The process of combining several loans with high obligations into one with a lower interest rate is called debt consolidation. The money from a personal loan can be used to pay back multiple loans. You can combine your debts using regular personal loans, even if some lenders provide tailored debt consolidation loans. While some creditors distribute the money so that the debtors can make their payments on their own, others repay debts on the debtor's behalf.

Examples: Vehicle loans, medical bills, and student loans.

Benefits of debt consolidation

It combines several payments into one.
Debt consolidation greatly simplifies the process of paying off your debt and may result in cheaper monthly payments because of a longer payback period. Your debt is still there and hasn't suddenly disappeared, but now that there are no longer multiple payment dates, you may concentrate only on one source of debt.

It can raise your credit rating.
Since you'll be lowering your credit utilization rate if you consolidate all your debts by getting a single personal loan, your score may rise within a few months. Also, having to make one single monthly payment lowers your chances of missed EMIs which further helps in improving your credit ratings.

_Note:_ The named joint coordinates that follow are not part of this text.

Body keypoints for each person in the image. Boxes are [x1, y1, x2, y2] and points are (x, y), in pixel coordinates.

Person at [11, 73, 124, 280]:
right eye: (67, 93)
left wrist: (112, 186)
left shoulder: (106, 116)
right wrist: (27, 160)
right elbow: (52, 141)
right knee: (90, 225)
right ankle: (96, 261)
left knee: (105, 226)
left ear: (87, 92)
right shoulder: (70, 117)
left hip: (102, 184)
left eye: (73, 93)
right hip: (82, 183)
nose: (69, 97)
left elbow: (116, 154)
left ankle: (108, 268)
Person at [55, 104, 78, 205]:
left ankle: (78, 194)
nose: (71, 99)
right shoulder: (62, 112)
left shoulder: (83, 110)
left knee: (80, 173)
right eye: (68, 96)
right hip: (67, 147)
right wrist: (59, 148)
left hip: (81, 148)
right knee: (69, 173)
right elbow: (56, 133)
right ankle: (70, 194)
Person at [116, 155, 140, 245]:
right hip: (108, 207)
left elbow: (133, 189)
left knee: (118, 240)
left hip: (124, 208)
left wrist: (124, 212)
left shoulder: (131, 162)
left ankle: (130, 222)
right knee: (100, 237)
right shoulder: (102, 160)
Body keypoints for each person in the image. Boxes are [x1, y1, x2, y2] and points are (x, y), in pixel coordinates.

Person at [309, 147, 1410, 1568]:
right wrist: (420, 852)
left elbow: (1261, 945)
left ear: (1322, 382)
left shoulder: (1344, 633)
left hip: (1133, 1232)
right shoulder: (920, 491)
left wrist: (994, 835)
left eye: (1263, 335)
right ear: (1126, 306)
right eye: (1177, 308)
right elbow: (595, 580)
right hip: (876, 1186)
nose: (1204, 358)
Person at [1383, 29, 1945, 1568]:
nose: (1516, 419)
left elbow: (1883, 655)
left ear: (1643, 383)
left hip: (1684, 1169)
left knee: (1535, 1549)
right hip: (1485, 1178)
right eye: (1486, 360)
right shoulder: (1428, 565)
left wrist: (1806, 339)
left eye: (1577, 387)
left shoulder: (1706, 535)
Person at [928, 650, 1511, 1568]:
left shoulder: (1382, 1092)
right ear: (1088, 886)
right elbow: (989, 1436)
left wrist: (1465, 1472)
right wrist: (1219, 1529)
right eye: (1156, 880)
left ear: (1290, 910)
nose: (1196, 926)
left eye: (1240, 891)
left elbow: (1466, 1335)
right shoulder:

It decreases interest rates
The majority of unsecured debt will have rates of interest that can considerably increase the debt amount that one has to pay every month. If you have decent to exceptional credit, you can save money in the long term by consolidating several high-interest loan accounts into one and paying off each one individually.

Things to consider when opting for a debt consolidation

Understanding your need for a debt consolidation loan and whether you genuinely need one or not is crucial. You may probably end up defaulting on it just like the others.
Debt consolidation may be a risky proposition if not done correctly. Many people with low credit ratings have unwise spending tendencies. Your credit score can suffer if you close several credit cards at once.
You should prioritize paying off your obligations at regular intervals. The goal of a consolidation loan is to eliminate debt as quickly as possible, therefore it would be prudent to use increased income, unanticipated refunds, and gifts to pay down your loan.